▶ Stored records
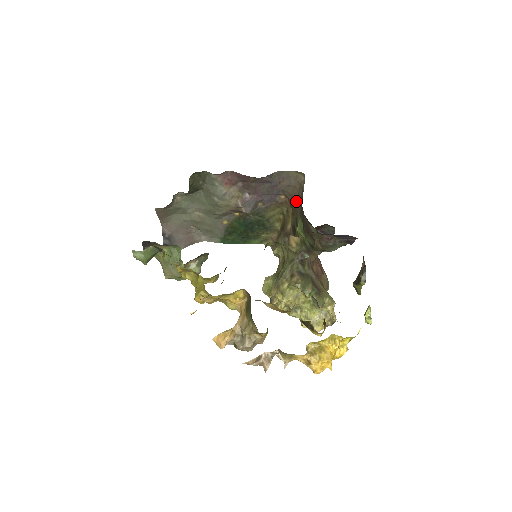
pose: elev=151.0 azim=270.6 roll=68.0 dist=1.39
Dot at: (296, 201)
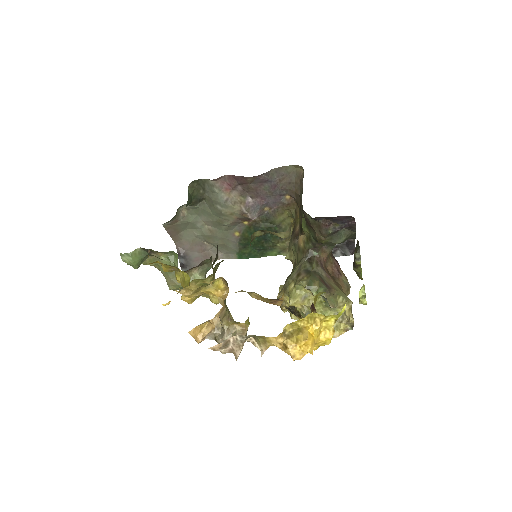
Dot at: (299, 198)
--
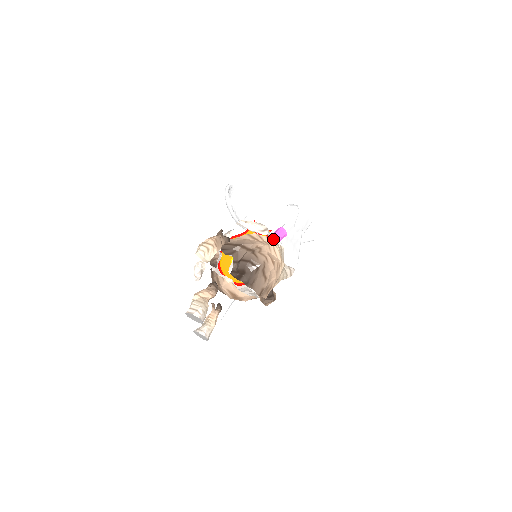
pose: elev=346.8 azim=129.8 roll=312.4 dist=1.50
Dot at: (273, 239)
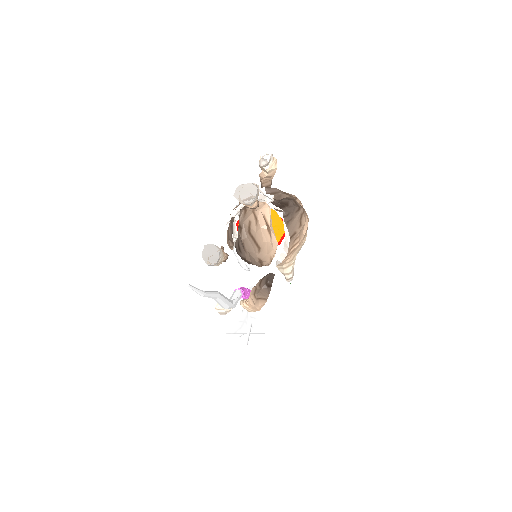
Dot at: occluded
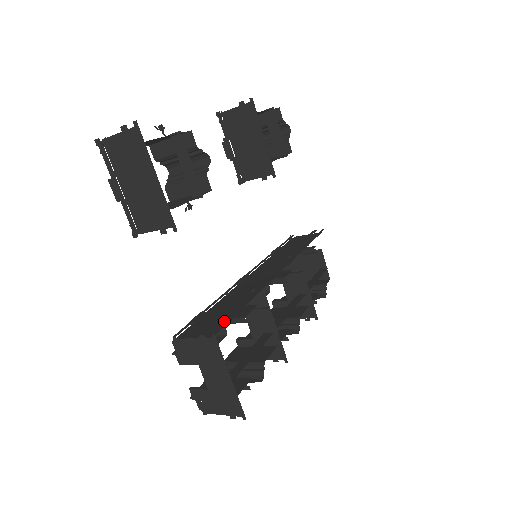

▶ Problem
Express the listing's lines as a JSON list of strings, one string per line, starting with the line containing "pose: elev=346.8 azim=129.8" and going on through the line containing "Dot at: occluded". Skip blank lines and leave the pictures out.

▶ Exercise answer
[
  "pose: elev=346.8 azim=129.8 roll=312.4 dist=1.50",
  "Dot at: (273, 239)",
  "Dot at: occluded"
]